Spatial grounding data
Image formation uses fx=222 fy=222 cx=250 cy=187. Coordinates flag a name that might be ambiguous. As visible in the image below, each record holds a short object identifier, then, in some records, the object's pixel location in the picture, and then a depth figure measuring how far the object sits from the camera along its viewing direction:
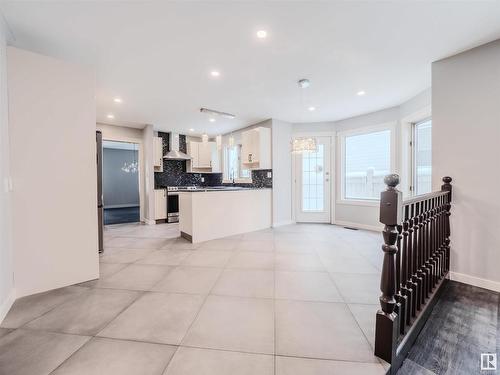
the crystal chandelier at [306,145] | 3.76
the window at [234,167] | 6.18
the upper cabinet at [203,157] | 6.76
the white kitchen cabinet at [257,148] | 5.04
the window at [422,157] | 3.81
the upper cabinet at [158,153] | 6.07
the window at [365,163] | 4.67
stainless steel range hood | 6.21
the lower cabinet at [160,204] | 5.85
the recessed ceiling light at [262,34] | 2.12
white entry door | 5.54
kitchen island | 4.01
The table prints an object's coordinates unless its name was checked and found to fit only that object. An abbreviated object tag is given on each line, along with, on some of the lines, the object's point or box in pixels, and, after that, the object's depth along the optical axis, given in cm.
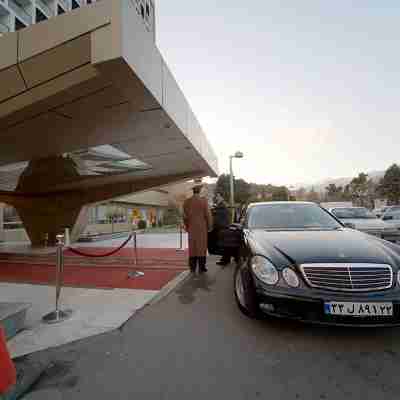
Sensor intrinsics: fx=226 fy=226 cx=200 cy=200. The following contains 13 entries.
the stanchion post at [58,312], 279
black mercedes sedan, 194
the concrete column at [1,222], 1325
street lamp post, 1256
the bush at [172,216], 3063
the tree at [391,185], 3541
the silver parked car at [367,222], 776
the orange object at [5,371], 147
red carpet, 447
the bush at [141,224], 2241
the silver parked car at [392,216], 1252
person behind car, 526
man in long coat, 470
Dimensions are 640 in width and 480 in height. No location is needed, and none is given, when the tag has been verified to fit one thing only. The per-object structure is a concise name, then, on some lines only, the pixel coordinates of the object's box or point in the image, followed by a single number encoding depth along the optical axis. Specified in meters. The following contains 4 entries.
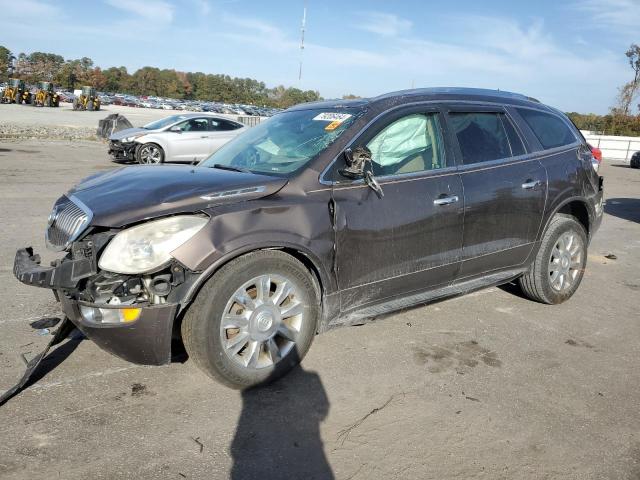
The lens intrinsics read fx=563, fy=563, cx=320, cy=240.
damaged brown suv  3.12
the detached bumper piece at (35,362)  3.21
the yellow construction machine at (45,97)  50.25
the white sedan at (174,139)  16.00
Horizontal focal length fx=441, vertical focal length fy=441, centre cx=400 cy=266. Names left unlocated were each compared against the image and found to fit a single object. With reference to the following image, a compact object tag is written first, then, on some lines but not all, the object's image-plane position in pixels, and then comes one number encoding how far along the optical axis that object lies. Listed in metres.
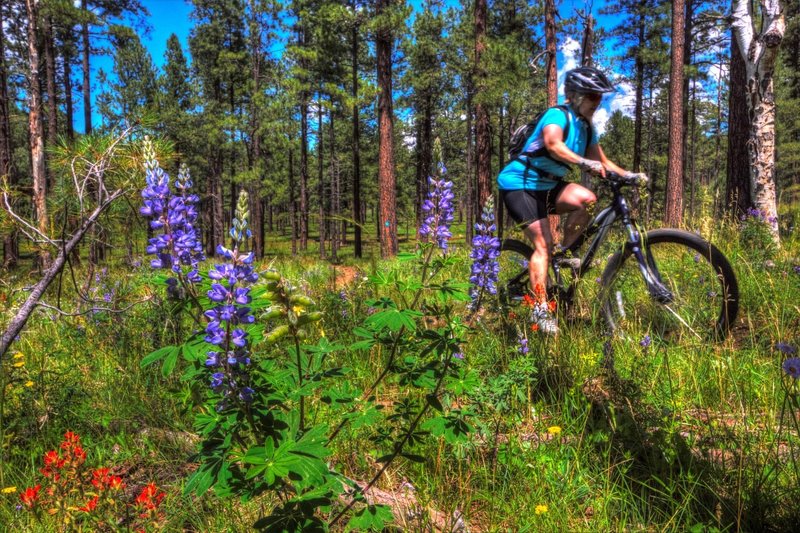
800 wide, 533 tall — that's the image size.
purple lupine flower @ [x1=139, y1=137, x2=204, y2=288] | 1.23
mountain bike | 2.80
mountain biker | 3.13
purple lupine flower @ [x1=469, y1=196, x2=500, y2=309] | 2.37
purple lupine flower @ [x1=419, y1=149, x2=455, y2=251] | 1.79
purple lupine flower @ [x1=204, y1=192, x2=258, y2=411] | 1.12
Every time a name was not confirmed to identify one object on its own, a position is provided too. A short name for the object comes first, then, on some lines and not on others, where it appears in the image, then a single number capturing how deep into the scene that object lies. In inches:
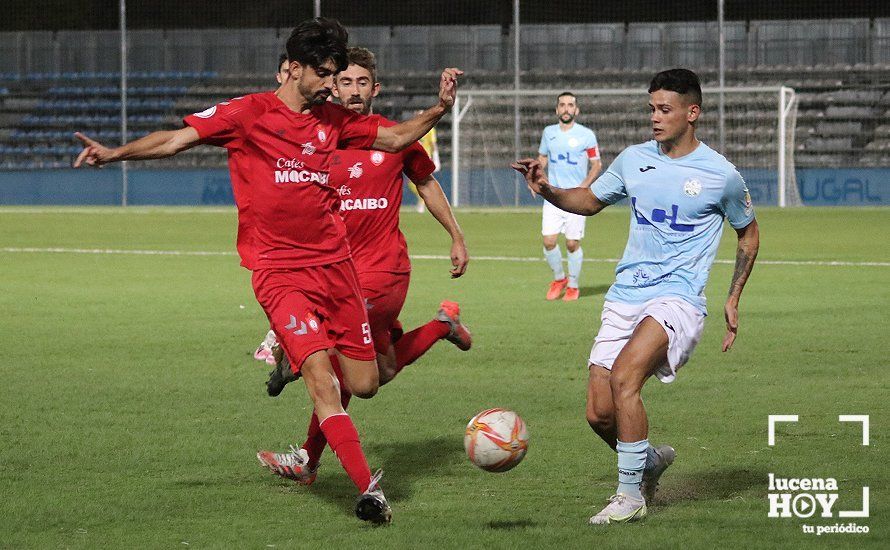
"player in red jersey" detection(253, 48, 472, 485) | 484.8
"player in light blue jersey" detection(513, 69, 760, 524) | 396.2
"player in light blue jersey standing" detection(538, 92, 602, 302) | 1113.3
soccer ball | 398.4
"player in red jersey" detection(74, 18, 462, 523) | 392.6
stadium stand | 2442.9
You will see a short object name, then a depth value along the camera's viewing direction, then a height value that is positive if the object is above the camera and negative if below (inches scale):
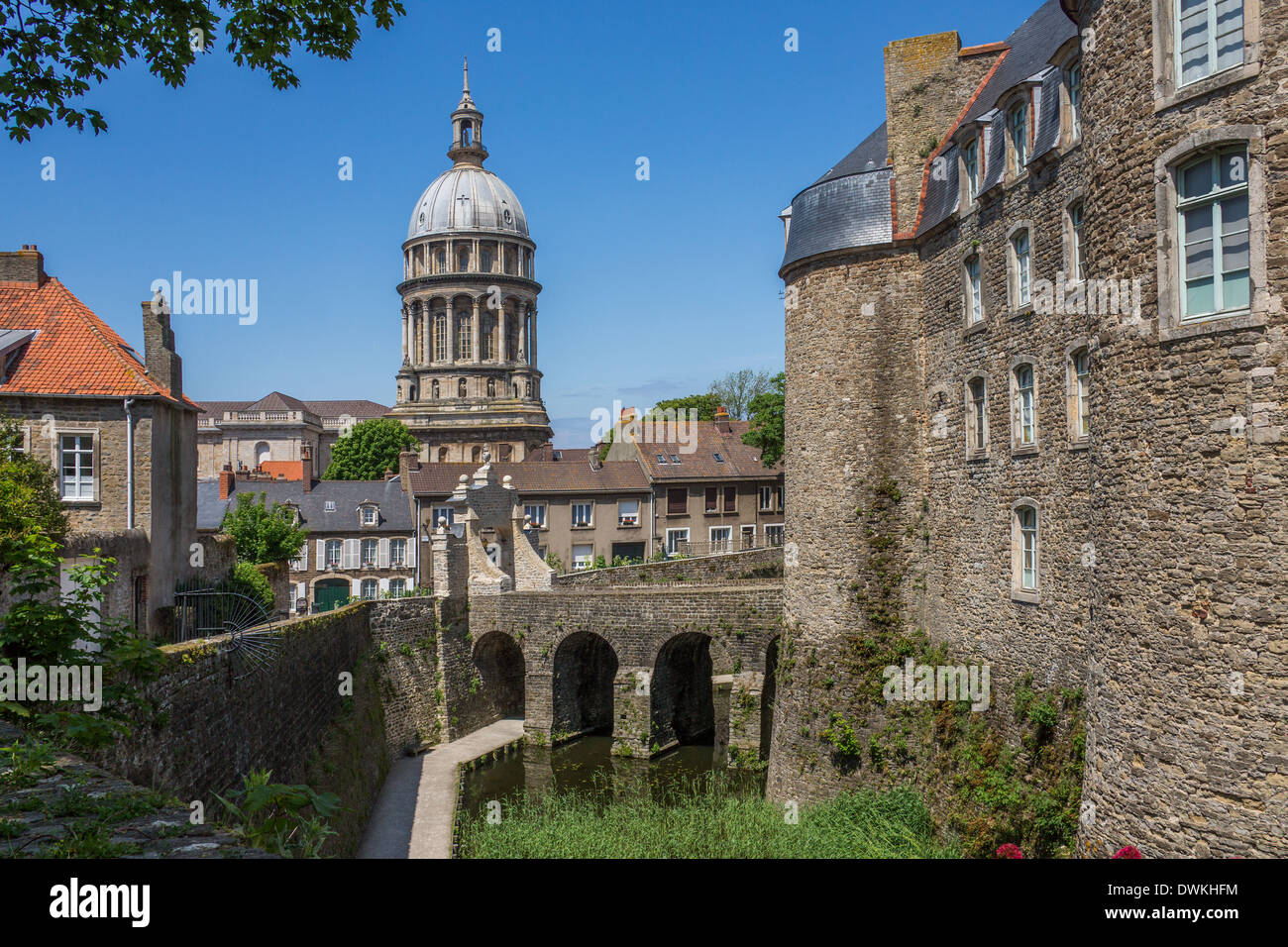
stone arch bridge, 1031.0 -190.9
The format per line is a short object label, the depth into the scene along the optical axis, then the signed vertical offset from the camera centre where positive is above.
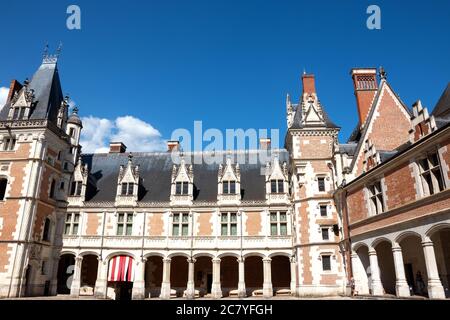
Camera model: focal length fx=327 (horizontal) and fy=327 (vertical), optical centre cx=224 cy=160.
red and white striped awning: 22.62 -0.33
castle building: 19.47 +3.45
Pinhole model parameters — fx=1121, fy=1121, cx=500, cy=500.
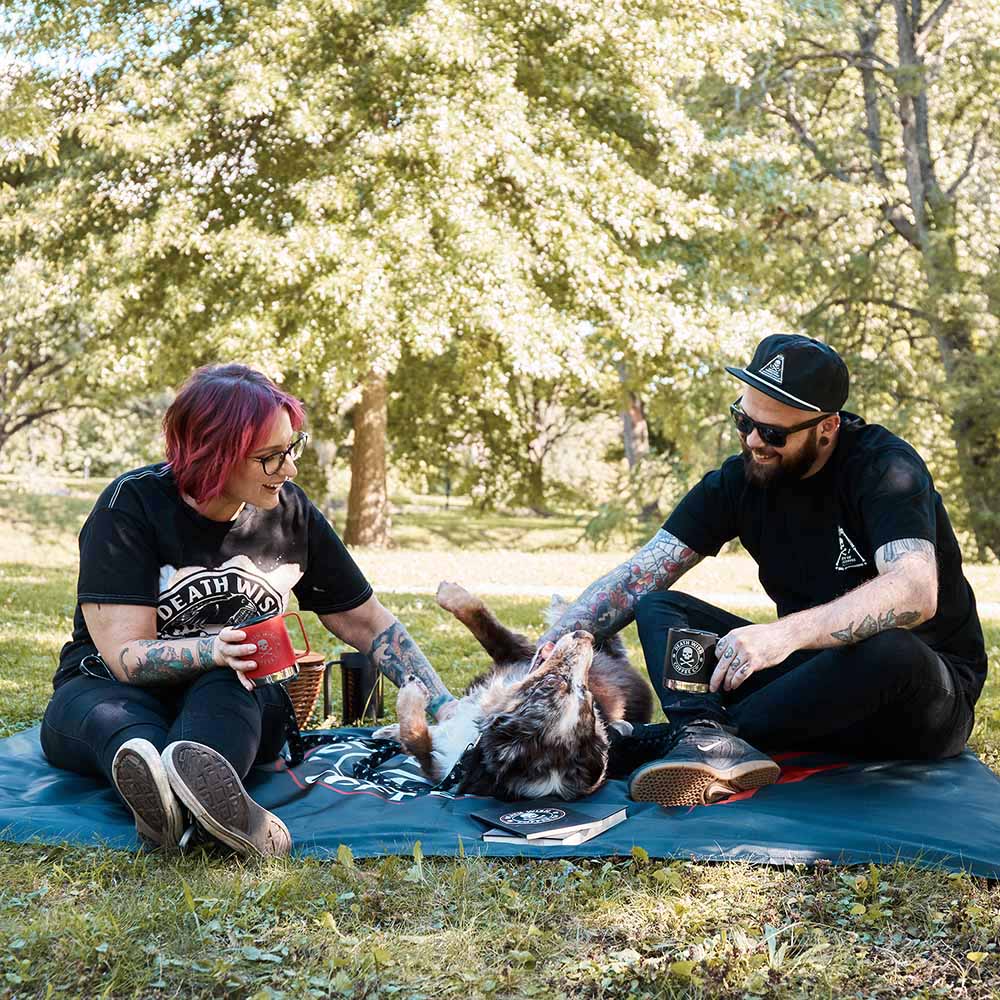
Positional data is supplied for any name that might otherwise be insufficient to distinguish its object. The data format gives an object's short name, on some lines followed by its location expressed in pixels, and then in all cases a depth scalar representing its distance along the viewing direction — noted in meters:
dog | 3.88
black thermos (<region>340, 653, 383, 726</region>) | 5.08
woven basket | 4.99
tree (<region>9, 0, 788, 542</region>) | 13.91
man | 3.57
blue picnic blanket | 3.39
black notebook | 3.51
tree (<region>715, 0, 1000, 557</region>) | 17.33
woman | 3.52
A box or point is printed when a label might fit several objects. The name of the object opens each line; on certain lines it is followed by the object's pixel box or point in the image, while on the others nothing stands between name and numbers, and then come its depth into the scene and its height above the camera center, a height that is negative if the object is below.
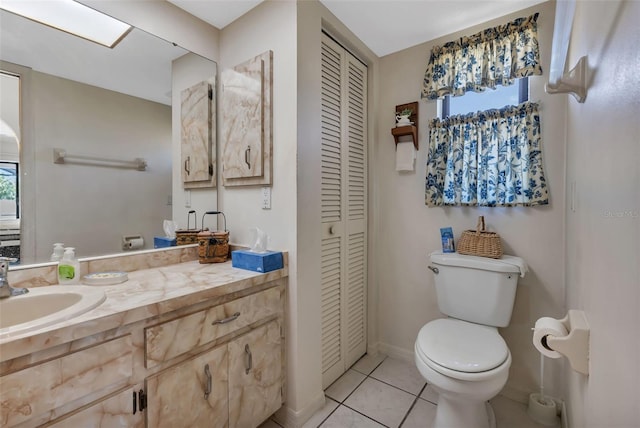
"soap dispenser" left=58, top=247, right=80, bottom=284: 1.18 -0.24
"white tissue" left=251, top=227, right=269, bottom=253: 1.50 -0.16
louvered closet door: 1.76 +0.02
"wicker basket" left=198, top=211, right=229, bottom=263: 1.58 -0.20
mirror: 1.17 +0.36
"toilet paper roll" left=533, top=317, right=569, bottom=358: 0.79 -0.34
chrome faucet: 0.99 -0.26
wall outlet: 1.57 +0.08
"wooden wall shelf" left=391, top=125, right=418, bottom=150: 1.98 +0.57
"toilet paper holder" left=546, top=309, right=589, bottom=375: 0.68 -0.33
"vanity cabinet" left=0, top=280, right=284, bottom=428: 0.78 -0.56
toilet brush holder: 1.52 -1.08
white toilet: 1.22 -0.64
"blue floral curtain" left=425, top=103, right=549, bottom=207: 1.61 +0.32
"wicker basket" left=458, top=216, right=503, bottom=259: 1.64 -0.19
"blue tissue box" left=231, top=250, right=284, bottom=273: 1.38 -0.25
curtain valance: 1.60 +0.94
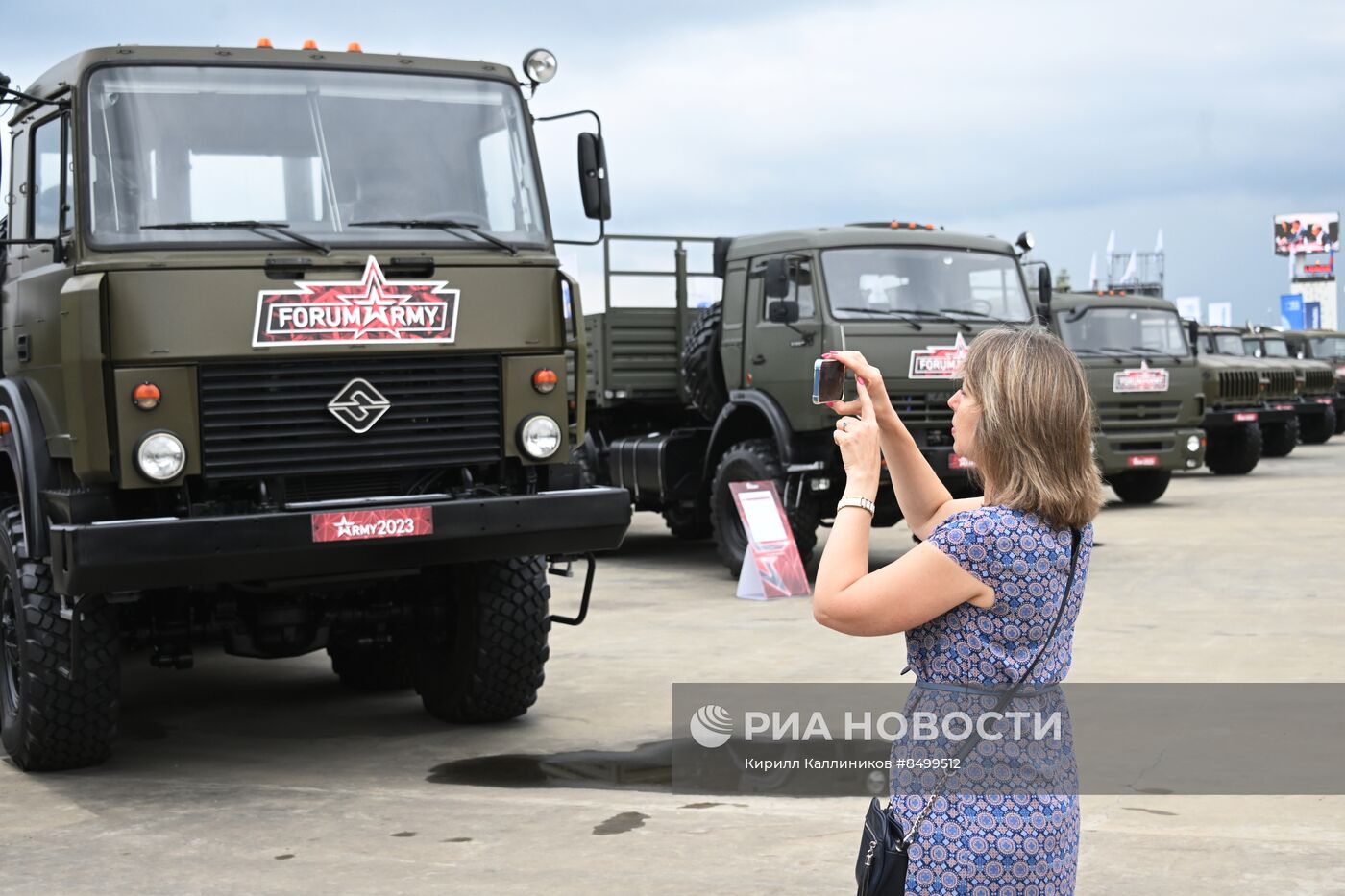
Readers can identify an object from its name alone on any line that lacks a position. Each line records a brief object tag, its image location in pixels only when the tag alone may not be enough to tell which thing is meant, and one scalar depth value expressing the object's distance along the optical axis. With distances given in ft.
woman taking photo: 8.64
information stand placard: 37.58
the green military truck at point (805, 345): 38.63
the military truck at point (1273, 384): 78.74
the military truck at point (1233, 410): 73.77
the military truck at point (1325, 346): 97.86
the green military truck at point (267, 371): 20.10
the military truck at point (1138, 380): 56.39
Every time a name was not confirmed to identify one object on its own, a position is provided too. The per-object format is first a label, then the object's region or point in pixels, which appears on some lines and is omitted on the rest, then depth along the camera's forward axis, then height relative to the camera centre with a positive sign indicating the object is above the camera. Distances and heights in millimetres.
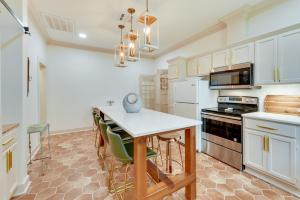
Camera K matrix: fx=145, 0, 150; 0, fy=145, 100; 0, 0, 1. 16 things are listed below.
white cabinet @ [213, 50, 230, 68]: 2921 +844
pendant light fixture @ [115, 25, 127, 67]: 2972 +930
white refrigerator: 3100 +11
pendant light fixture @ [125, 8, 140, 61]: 2469 +914
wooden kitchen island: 1416 -583
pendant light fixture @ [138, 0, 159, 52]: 1924 +948
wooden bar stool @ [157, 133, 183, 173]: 2188 -626
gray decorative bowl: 2512 -74
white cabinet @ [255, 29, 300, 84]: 2025 +596
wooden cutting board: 2209 -98
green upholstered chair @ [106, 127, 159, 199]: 1496 -607
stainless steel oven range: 2443 -574
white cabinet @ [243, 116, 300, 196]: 1810 -736
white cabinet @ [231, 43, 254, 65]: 2518 +814
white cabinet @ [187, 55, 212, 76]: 3342 +812
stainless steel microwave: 2525 +403
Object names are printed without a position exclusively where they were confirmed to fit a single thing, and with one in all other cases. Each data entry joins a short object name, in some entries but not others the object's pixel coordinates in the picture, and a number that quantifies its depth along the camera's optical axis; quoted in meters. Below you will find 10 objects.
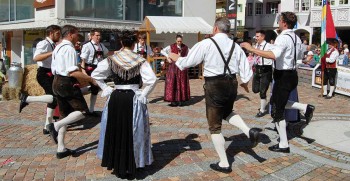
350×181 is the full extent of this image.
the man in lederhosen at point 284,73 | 5.32
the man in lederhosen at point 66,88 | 5.01
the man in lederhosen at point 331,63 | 11.26
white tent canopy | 14.84
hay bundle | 10.74
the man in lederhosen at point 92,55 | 7.97
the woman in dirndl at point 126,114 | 4.32
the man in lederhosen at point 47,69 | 6.20
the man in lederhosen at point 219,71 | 4.53
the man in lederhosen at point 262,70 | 7.99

## What the task asks
Each line above from the one containing "the green military truck at point (267, 371): 20.10" through the one containing "the man in lederhosen at point 284,73 | 5.32" is to be returned verbatim. Nothing else, and no pictures.

## Task result
the green military truck at point (267, 371): 20.10
the military truck at point (1138, 380): 56.39
Every time a name was not confirmed to identify one object on its own, a position is provided too. The per-object format is first a label, then the object's region or point in pixels, which appears on some lines and is omitted on the rest, then depth along the camera's forward axis, then height relative to the camera centre with a positive sign indicating the object is above the camera. Distances and heights in millimetres.
Camera K matrix: fx=145, 0, 150; 0, fy=145, 100; 0, 0, 1. 16 things are listed below.
white cabinet @ [213, 50, 230, 68]: 2921 +844
pendant light fixture @ [115, 25, 127, 67]: 2972 +930
white refrigerator: 3100 +11
pendant light fixture @ [125, 8, 140, 61]: 2469 +914
wooden kitchen island: 1416 -583
pendant light fixture @ [138, 0, 159, 52]: 1924 +948
wooden bar stool @ [157, 133, 183, 173]: 2188 -626
gray decorative bowl: 2512 -74
white cabinet @ [255, 29, 300, 84]: 2025 +596
wooden cutting board: 2209 -98
green upholstered chair @ [106, 127, 159, 199]: 1496 -607
stainless steel oven range: 2443 -574
white cabinet @ [243, 116, 300, 196]: 1810 -736
white cabinet @ [231, 43, 254, 65]: 2518 +814
white cabinet @ [187, 55, 212, 76]: 3342 +812
stainless steel microwave: 2525 +403
Object names are printed without a position exclusively where they were confirmed to fit a single thing, and with one in all other cases. Each data entry joins a short object name, in some entries but not others the object's pixel coordinates in the picture, and a number that quantifies its depth along the camera's optical axis; quoted in meters. Below you will find 10 objects.
350×181 is the full extent of this image.
the man in lederhosen at point 284,73 | 5.32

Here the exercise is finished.